Bamboo textile products Environmental Evaluation
This is a very complex and expensive programme of evaluation which as a very small company we cannot afford to do ourselves. However, we have the ability to compare to some degree and growing bamboo has many advantages over cotton (which we also use in virtually all of our products)
There is not a universally accepted definition of sustainable textiles.
The closed loop method of production, enables use recovery and reproduction.(Braungart 2006)
Growing bamboo absorbs huge amounts of CO2
Produces approx 35% more oxygen than an equivalent stand (area) of trees (Knight 2007)

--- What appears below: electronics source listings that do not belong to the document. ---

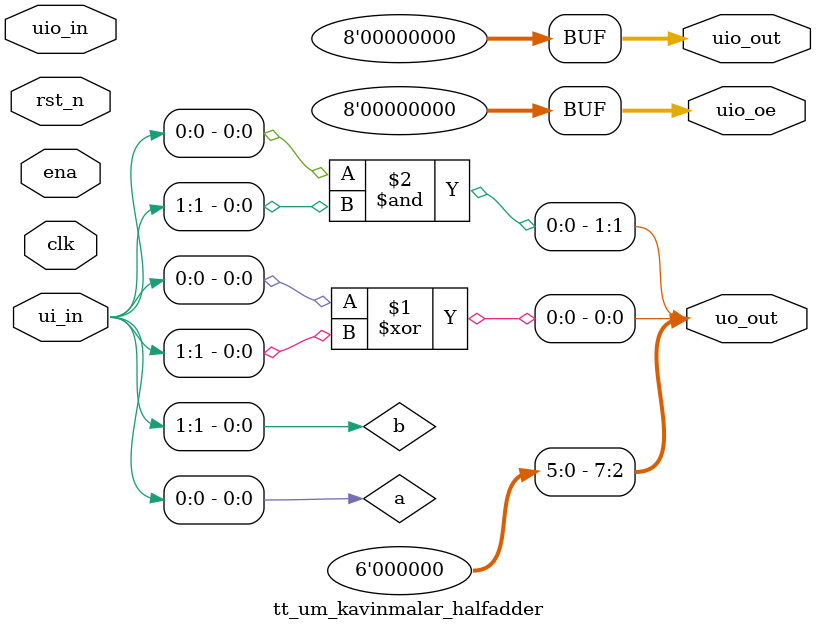
<source format=v>
module tt_um_kavinmalar_halfadder (
    input  wire [7:0] ui_in,    // Dedicated inputs
    output wire [7:0] uo_out,   // Dedicated outputs
    input  wire [7:0] uio_in,   // IOs: input path
    output wire [7:0] uio_out,  // IOs: output path
    output wire [7:0] uio_oe,   // IOs: enable path (0 = input, 1 = output)

    input  wire clk,            // clock
    input  wire rst_n,          // reset (active low)
    input  wire ena             // enable
);

    // Half adder logic
    wire a = ui_in[0];
    wire b = ui_in[1];

    assign uo_out[0] = a ^ b;   // Sum
    assign uo_out[1] = a & b;   // Carry

    // Leave unused outputs as 0
    assign uo_out[7:2] = 6'b0;

    // No bidirectional IOs used
    assign uio_out = 8'b0;
    assign uio_oe  = 8'b0;

endmodule

</source>
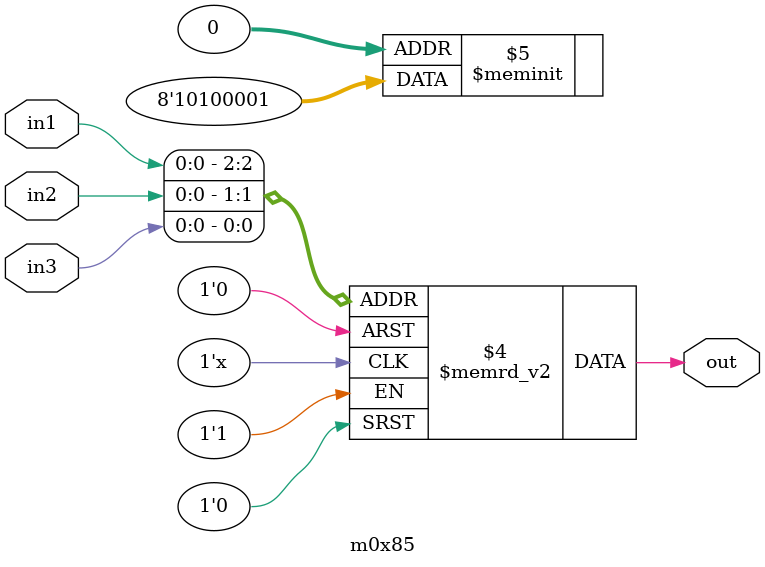
<source format=v>
module m0x85(output out, input in1, in2, in3);

   always @(in1, in2, in3)
     begin
        case({in1, in2, in3})
          3'b000: {out} = 1'b1;
          3'b001: {out} = 1'b0;
          3'b010: {out} = 1'b0;
          3'b011: {out} = 1'b0;
          3'b100: {out} = 1'b0;
          3'b101: {out} = 1'b1;
          3'b110: {out} = 1'b0;
          3'b111: {out} = 1'b1;
        endcase // case ({in1, in2, in3})
     end // always @ (in1, in2, in3)

endmodule // m0x85
</source>
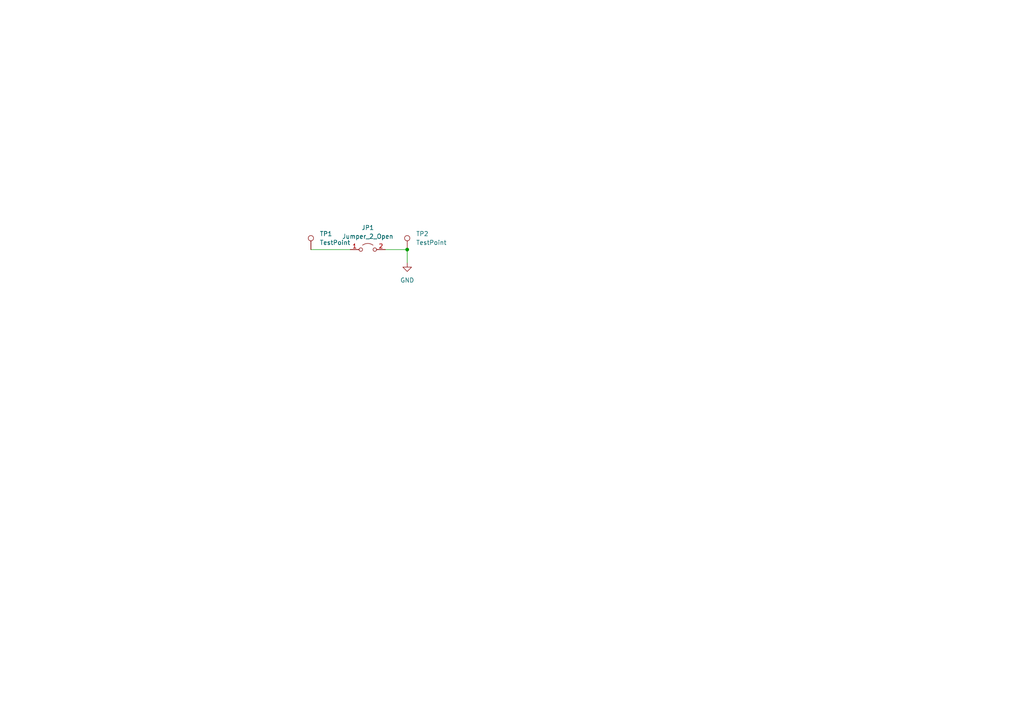
<source format=kicad_sch>
(kicad_sch (version 20230121) (generator eeschema)

  (uuid 63708f41-c6db-4494-ada6-cb11297e0fe7)

  (paper "A4")

  

  (junction (at 118.11 72.39) (diameter 0) (color 0 0 0 0)
    (uuid 5ae7abad-59ba-496f-855c-4d3d0e8dc72f)
  )

  (wire (pts (xy 90.17 72.39) (xy 101.6 72.39))
    (stroke (width 0) (type default))
    (uuid b8a79c62-e8cb-4e4f-8858-6a46b1b813ab)
  )
  (wire (pts (xy 118.11 76.2) (xy 118.11 72.39))
    (stroke (width 0) (type default))
    (uuid d3e34b14-9f7d-45cb-930d-9592272e1211)
  )
  (wire (pts (xy 118.11 72.39) (xy 111.76 72.39))
    (stroke (width 0) (type default))
    (uuid ea171eee-9d72-4271-b856-56d48d065670)
  )

  (symbol (lib_id "Connector:TestPoint") (at 90.17 72.39 0) (unit 1)
    (in_bom yes) (on_board yes) (dnp no) (fields_autoplaced)
    (uuid 612b7ed2-71d6-4ad5-a7fc-1fb8d78ee270)
    (property "Reference" "TP1" (at 92.71 67.818 0)
      (effects (font (size 1.27 1.27)) (justify left))
    )
    (property "Value" "TestPoint" (at 92.71 70.358 0)
      (effects (font (size 1.27 1.27)) (justify left))
    )
    (property "Footprint" "TestPoint:TestPoint_Loop_D2.50mm_Drill1.85mm" (at 95.25 72.39 0)
      (effects (font (size 1.27 1.27)) hide)
    )
    (property "Datasheet" "~" (at 95.25 72.39 0)
      (effects (font (size 1.27 1.27)) hide)
    )
    (pin "1" (uuid b918e3c0-2eb3-43e7-a95d-a83c2e72d898))
    (instances
      (project "microstripline"
        (path "/63708f41-c6db-4494-ada6-cb11297e0fe7"
          (reference "TP1") (unit 1)
        )
      )
    )
  )

  (symbol (lib_id "Jumper:Jumper_2_Open") (at 106.68 72.39 0) (unit 1)
    (in_bom yes) (on_board yes) (dnp no) (fields_autoplaced)
    (uuid 61d185bb-1611-442c-bb7b-6f21c72f366d)
    (property "Reference" "JP1" (at 106.68 66.04 0)
      (effects (font (size 1.27 1.27)))
    )
    (property "Value" "Jumper_2_Open" (at 106.68 68.58 0)
      (effects (font (size 1.27 1.27)))
    )
    (property "Footprint" "Jumper:SolderJumper-2_P1.3mm_Open_RoundedPad1.0x1.5mm" (at 106.68 72.39 0)
      (effects (font (size 1.27 1.27)) hide)
    )
    (property "Datasheet" "~" (at 106.68 72.39 0)
      (effects (font (size 1.27 1.27)) hide)
    )
    (pin "1" (uuid b92e4592-d9f7-44b1-9e40-03eaaa3aa5a8))
    (pin "2" (uuid ef601ffd-da7e-4eea-97c6-338e292d165b))
    (instances
      (project "microstripline"
        (path "/63708f41-c6db-4494-ada6-cb11297e0fe7"
          (reference "JP1") (unit 1)
        )
      )
    )
  )

  (symbol (lib_id "Connector:TestPoint") (at 118.11 72.39 0) (unit 1)
    (in_bom yes) (on_board yes) (dnp no) (fields_autoplaced)
    (uuid b0b0e212-a5e3-4ea2-be70-b2f4ef7f5739)
    (property "Reference" "TP2" (at 120.65 67.818 0)
      (effects (font (size 1.27 1.27)) (justify left))
    )
    (property "Value" "TestPoint" (at 120.65 70.358 0)
      (effects (font (size 1.27 1.27)) (justify left))
    )
    (property "Footprint" "TestPoint:TestPoint_Loop_D2.50mm_Drill1.85mm" (at 123.19 72.39 0)
      (effects (font (size 1.27 1.27)) hide)
    )
    (property "Datasheet" "~" (at 123.19 72.39 0)
      (effects (font (size 1.27 1.27)) hide)
    )
    (pin "1" (uuid 919b7c4d-185a-488c-b93e-e483902d555d))
    (instances
      (project "microstripline"
        (path "/63708f41-c6db-4494-ada6-cb11297e0fe7"
          (reference "TP2") (unit 1)
        )
      )
    )
  )

  (symbol (lib_id "power:GND") (at 118.11 76.2 0) (unit 1)
    (in_bom yes) (on_board yes) (dnp no) (fields_autoplaced)
    (uuid c7b3e229-15cd-4834-958d-1366d8e86f68)
    (property "Reference" "#PWR01" (at 118.11 82.55 0)
      (effects (font (size 1.27 1.27)) hide)
    )
    (property "Value" "GND" (at 118.11 81.28 0)
      (effects (font (size 1.27 1.27)))
    )
    (property "Footprint" "" (at 118.11 76.2 0)
      (effects (font (size 1.27 1.27)) hide)
    )
    (property "Datasheet" "" (at 118.11 76.2 0)
      (effects (font (size 1.27 1.27)) hide)
    )
    (pin "1" (uuid e6db5056-283e-4a28-8ed0-5f8a8d7de7c2))
    (instances
      (project "microstripline"
        (path "/63708f41-c6db-4494-ada6-cb11297e0fe7"
          (reference "#PWR01") (unit 1)
        )
      )
    )
  )

  (sheet_instances
    (path "/" (page "1"))
  )
)

</source>
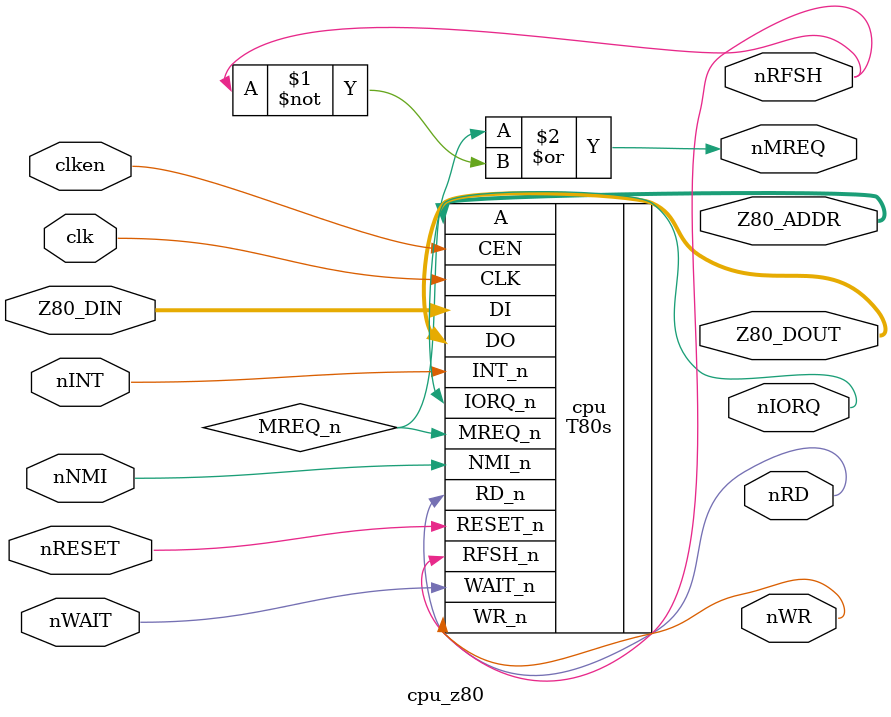
<source format=v>


module cpu_z80(
	input nRESET,
	input clk,
	input clken,
	input [7:0] Z80_DIN,
	output [7:0] Z80_DOUT,
	output [15:0] Z80_ADDR,
	output reg nIORQ,
	output nMREQ, nRFSH,
	output reg nRD, nWR,
	input nINT, nNMI, nWAIT
);

	wire RFSH_n, MREQ_n;
	assign nMREQ = MREQ_n | ~nRFSH;	// Still needed ?

	T80s cpu(
		.RESET_n(nRESET),
		.CLK(clk),
		.CEN(clken),
		.WAIT_n(nWAIT),
		.INT_n(nINT),
		.NMI_n(nNMI),
		.MREQ_n(MREQ_n),
		.IORQ_n(nIORQ),
		.RD_n(nRD),
		.WR_n(nWR),
		.RFSH_n(nRFSH),
		.A(Z80_ADDR),
		.DI(Z80_DIN),
		.DO(Z80_DOUT)
	);

endmodule

</source>
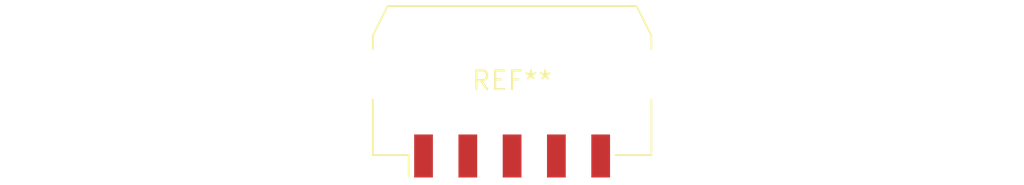
<source format=kicad_pcb>
(kicad_pcb (version 20240108) (generator pcbnew)

  (general
    (thickness 1.6)
  )

  (paper "A4")
  (layers
    (0 "F.Cu" signal)
    (31 "B.Cu" signal)
    (32 "B.Adhes" user "B.Adhesive")
    (33 "F.Adhes" user "F.Adhesive")
    (34 "B.Paste" user)
    (35 "F.Paste" user)
    (36 "B.SilkS" user "B.Silkscreen")
    (37 "F.SilkS" user "F.Silkscreen")
    (38 "B.Mask" user)
    (39 "F.Mask" user)
    (40 "Dwgs.User" user "User.Drawings")
    (41 "Cmts.User" user "User.Comments")
    (42 "Eco1.User" user "User.Eco1")
    (43 "Eco2.User" user "User.Eco2")
    (44 "Edge.Cuts" user)
    (45 "Margin" user)
    (46 "B.CrtYd" user "B.Courtyard")
    (47 "F.CrtYd" user "F.Courtyard")
    (48 "B.Fab" user)
    (49 "F.Fab" user)
    (50 "User.1" user)
    (51 "User.2" user)
    (52 "User.3" user)
    (53 "User.4" user)
    (54 "User.5" user)
    (55 "User.6" user)
    (56 "User.7" user)
    (57 "User.8" user)
    (58 "User.9" user)
  )

  (setup
    (pad_to_mask_clearance 0)
    (pcbplotparams
      (layerselection 0x00010fc_ffffffff)
      (plot_on_all_layers_selection 0x0000000_00000000)
      (disableapertmacros false)
      (usegerberextensions false)
      (usegerberattributes false)
      (usegerberadvancedattributes false)
      (creategerberjobfile false)
      (dashed_line_dash_ratio 12.000000)
      (dashed_line_gap_ratio 3.000000)
      (svgprecision 4)
      (plotframeref false)
      (viasonmask false)
      (mode 1)
      (useauxorigin false)
      (hpglpennumber 1)
      (hpglpenspeed 20)
      (hpglpendiameter 15.000000)
      (dxfpolygonmode false)
      (dxfimperialunits false)
      (dxfusepcbnewfont false)
      (psnegative false)
      (psa4output false)
      (plotreference false)
      (plotvalue false)
      (plotinvisibletext false)
      (sketchpadsonfab false)
      (subtractmaskfromsilk false)
      (outputformat 1)
      (mirror false)
      (drillshape 1)
      (scaleselection 1)
      (outputdirectory "")
    )
  )

  (net 0 "")

  (footprint "Molex_Micro-Fit_3.0_43650-0510_1x05-1MP_P3.00mm_Horizontal_PnP" (layer "F.Cu") (at 0 0))

)

</source>
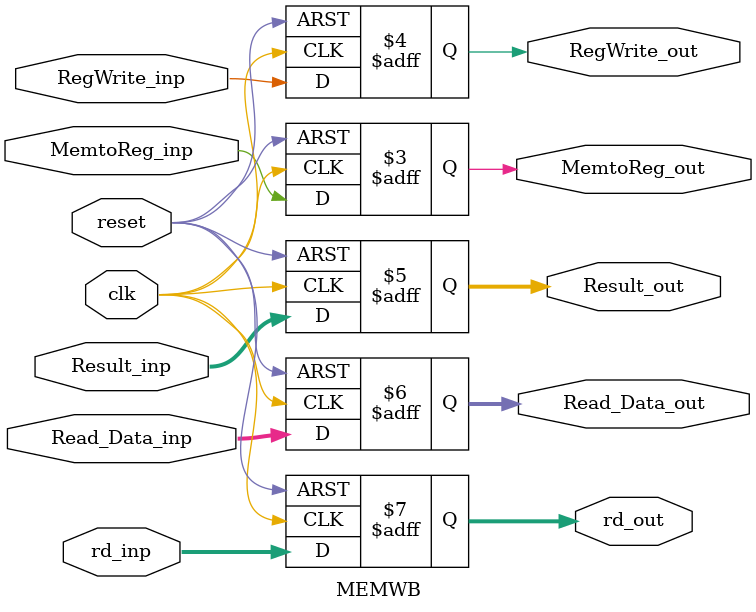
<source format=v>
module MEMWB(
  input clk,
  input reset,
  input wire [63:0] Result_inp,	//ALU
  input [63:0]Read_Data_inp,		//Data Memory
  input [4:0] rd_inp,		//EX-MEM
  input wire MemtoReg_inp,		//Control_unit
  input RegWrite_inp,
  output reg MemtoReg_out, 
  output reg RegWrite_out,
  output reg [63:0] Result_out,
  output reg [63:0]Read_Data_out,
  output reg [4:0] rd_out
  
);

  
  always @ (posedge clk or posedge reset)
    begin
    if (reset == 1'b1)
      begin
        Result_out <= 0;
        Read_Data_out <= 0;
        rd_out <= 5'b0;
        MemtoReg_out <= 0;
        RegWrite_out <= 0;
      end
     else 
       begin
        Result_out <= Result_inp;
        Read_Data_out <= Read_Data_inp;
        rd_out <= rd_inp;
        MemtoReg_out <= MemtoReg_inp;
        RegWrite_out <= RegWrite_inp;
       end
    end
endmodule
</source>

Yields 50 times as much fibre per acre than cotton
Is not derived from oil or coal like polyester and nylon
Needs no irrigation or replanting
Needs no pesticides - cotton cultivation apparently uses 15% of all pesticides produced
Needs no insecticides - cotton cultivation uses 25% of all insecticides produced
Grows at the rate of approx 100cms per day
Accepts dyes well thereby using less dyestuff
The criteria for sustainable textiles asks questions but we cannot gather precise figures for provenance.
Is it safe for human and animal health?
Is the material biobased or recycled?
Is it produced in an energy efficient way?
Are the producers and manufacturers socially responsible?
At the end of its useful life does is it biodegradable , is it recycleable?
The answer to all these questions is yes .
I hope that this has gone some way to explaining why we at Bamboo Textiles Ltd are proud to be involved in the production of bamboo textile products here in the UK. In itself producing things needs human resources and our staff are paid a lot more than the minimum wage. We employ people now and hope the company generates more jobs in the future. We also produce much of our own electricity having installed a 14.5kw array of photovoltaic panels on our roof last year. Our private vehicles run on LPG and we minimise journeys in private cars. We recycle all our waste of which we generate less than ave 5kgs per week anyway.
Now lets look at the disadvantages of producing viscose fibre
In production chemicals are indeed used to break down the pulp into a spinnable form, these chemicals (alkalis and highly diluted acids) are not simply used once in a production batch. Although they do have a finite life and they have to be replenished. The fact that they are used up in the processing means that there is limited final toxicity.
Viscose of bamboo is better than viscose of wood (Rayon)because of the relatively easy breakdown of bamboo which is a grass and bamboo is soft in the middle.